[Collected data]

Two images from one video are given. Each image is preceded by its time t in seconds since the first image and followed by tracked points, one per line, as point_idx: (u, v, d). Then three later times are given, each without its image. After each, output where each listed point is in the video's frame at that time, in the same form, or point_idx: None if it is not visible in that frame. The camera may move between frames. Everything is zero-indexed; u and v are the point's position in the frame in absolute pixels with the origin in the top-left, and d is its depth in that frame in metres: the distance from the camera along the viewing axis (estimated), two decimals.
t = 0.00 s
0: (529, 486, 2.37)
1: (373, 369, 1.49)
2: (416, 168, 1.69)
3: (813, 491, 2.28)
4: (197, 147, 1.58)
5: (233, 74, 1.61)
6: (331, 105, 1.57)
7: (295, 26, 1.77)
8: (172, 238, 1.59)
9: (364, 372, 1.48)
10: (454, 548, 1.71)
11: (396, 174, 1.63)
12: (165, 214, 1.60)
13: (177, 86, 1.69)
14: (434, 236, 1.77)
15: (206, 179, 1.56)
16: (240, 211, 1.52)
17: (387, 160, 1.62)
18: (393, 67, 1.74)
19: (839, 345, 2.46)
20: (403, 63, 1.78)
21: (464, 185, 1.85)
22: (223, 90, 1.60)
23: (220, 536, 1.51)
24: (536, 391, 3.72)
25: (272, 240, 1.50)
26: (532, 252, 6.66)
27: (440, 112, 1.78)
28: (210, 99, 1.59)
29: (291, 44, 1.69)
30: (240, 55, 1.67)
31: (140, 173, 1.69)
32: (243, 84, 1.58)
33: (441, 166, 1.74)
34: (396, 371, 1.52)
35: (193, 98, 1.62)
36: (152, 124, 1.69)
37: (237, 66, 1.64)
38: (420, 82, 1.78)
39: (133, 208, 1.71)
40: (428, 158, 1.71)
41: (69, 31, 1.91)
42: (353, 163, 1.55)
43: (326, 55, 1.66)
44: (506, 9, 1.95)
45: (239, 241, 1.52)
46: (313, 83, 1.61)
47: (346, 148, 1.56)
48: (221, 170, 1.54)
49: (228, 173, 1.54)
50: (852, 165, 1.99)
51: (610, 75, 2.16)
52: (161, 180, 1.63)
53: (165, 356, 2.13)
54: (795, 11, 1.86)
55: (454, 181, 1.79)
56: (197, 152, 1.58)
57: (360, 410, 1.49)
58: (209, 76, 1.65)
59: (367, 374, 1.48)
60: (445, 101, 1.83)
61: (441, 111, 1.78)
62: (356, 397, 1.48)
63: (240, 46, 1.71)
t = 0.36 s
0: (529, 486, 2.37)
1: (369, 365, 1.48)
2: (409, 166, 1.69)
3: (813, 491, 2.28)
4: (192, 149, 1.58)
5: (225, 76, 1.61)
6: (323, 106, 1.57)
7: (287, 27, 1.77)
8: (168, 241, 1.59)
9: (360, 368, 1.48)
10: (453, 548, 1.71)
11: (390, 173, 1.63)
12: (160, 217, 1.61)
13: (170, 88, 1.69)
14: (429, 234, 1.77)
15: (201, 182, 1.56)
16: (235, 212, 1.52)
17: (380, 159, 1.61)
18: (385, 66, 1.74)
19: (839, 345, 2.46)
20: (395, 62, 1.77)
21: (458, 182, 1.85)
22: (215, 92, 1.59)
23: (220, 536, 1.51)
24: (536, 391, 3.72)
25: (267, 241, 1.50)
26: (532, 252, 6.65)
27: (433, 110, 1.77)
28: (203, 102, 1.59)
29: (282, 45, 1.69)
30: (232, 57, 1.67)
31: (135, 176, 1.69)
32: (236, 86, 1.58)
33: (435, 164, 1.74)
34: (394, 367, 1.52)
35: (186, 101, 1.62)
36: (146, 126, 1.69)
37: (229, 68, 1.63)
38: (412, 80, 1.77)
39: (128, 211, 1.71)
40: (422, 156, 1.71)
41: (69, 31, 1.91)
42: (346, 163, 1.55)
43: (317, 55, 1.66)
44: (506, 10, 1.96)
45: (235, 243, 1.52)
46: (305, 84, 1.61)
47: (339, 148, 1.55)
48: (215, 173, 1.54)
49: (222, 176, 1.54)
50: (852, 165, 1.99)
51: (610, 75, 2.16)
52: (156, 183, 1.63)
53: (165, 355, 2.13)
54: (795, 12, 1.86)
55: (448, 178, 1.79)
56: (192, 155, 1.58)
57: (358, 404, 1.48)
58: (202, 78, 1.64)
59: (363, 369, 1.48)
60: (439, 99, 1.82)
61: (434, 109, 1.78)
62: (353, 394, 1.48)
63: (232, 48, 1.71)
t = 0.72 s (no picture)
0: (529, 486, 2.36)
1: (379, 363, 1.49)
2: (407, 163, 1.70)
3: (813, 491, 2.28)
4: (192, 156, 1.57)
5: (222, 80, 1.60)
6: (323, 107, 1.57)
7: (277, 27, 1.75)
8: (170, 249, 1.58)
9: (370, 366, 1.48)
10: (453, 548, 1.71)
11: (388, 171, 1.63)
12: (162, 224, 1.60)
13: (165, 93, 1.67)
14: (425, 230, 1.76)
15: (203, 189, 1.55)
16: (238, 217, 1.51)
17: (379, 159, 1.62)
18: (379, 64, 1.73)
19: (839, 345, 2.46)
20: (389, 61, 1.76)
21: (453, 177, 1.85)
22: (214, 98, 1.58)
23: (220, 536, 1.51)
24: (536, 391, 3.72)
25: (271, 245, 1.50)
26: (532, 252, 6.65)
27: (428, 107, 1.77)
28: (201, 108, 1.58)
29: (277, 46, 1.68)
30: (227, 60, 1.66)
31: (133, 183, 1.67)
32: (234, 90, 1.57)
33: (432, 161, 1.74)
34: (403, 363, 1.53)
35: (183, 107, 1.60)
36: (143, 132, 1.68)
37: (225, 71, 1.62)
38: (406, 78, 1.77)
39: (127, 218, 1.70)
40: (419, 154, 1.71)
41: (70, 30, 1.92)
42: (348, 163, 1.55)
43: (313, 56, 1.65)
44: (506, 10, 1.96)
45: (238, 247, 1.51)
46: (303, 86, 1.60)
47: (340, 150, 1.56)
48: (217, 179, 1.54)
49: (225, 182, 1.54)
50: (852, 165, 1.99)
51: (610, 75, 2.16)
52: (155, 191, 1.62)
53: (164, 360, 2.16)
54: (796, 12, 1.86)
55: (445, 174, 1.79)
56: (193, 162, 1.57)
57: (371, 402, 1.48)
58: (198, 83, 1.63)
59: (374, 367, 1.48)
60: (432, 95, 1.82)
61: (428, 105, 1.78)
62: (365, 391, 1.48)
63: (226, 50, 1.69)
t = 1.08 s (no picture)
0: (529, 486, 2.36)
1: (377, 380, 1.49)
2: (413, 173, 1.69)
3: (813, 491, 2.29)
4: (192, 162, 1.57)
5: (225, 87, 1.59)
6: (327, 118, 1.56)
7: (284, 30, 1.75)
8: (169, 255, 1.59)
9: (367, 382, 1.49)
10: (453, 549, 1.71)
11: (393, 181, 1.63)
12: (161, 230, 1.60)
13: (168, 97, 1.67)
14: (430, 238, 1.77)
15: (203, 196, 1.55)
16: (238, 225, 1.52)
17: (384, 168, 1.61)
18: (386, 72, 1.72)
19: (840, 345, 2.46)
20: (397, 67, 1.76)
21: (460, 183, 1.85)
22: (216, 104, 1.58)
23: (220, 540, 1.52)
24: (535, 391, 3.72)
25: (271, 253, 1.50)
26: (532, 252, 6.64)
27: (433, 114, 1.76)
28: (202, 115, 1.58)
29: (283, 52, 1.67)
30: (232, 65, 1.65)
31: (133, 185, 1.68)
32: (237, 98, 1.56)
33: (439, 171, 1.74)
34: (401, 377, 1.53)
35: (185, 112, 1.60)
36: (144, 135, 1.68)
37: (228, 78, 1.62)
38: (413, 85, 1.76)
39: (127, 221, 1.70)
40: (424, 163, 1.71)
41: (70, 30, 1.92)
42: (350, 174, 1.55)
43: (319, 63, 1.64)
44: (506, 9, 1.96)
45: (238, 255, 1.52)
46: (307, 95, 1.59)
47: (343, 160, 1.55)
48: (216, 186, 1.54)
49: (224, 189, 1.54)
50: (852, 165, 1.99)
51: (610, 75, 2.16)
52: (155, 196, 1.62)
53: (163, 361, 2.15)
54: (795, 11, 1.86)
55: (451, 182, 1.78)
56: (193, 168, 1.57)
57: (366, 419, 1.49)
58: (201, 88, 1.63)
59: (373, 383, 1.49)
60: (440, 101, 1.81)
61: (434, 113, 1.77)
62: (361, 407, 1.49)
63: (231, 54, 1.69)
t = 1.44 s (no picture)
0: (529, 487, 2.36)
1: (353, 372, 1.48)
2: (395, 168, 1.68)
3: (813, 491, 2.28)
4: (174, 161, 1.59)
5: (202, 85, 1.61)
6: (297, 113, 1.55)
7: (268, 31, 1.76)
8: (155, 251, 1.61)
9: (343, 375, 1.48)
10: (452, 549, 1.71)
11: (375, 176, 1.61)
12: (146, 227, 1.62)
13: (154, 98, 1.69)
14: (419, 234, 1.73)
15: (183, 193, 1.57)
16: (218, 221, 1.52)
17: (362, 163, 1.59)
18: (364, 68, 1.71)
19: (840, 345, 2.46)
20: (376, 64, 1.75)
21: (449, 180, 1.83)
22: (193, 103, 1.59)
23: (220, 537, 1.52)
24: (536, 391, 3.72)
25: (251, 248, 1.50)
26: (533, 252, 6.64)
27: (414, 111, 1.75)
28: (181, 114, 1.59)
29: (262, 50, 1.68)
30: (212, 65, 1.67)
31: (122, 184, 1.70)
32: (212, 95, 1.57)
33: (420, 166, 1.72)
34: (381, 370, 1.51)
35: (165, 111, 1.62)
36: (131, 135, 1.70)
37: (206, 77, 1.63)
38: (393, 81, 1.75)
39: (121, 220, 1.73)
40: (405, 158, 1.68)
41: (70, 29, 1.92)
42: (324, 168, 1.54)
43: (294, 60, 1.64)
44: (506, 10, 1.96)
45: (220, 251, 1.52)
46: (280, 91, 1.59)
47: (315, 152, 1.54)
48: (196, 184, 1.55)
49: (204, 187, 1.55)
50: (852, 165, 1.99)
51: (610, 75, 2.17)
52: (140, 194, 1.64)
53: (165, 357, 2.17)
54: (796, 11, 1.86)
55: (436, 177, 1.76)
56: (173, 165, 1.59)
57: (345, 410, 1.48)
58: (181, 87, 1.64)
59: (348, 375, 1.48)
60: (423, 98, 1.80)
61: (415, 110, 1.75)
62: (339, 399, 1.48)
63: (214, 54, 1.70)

— EXERCISE PROMPT —
Only the lines above from the one with "10: (454, 548, 1.71)" through the one with "34: (396, 371, 1.52)" should be duplicated, character for character.

— ANSWER BELOW —
10: (454, 548, 1.71)
11: (396, 174, 1.63)
12: (165, 214, 1.60)
13: (177, 86, 1.69)
14: (434, 236, 1.77)
15: (206, 179, 1.56)
16: (240, 211, 1.52)
17: (387, 160, 1.62)
18: (393, 67, 1.74)
19: (839, 345, 2.46)
20: (403, 63, 1.78)
21: (464, 185, 1.85)
22: (223, 90, 1.60)
23: (220, 536, 1.51)
24: (536, 391, 3.72)
25: (272, 240, 1.50)
26: (532, 252, 6.66)
27: (440, 112, 1.78)
28: (210, 99, 1.59)
29: (291, 44, 1.69)
30: (240, 55, 1.67)
31: (140, 173, 1.69)
32: (243, 84, 1.58)
33: (441, 166, 1.74)
34: (396, 371, 1.52)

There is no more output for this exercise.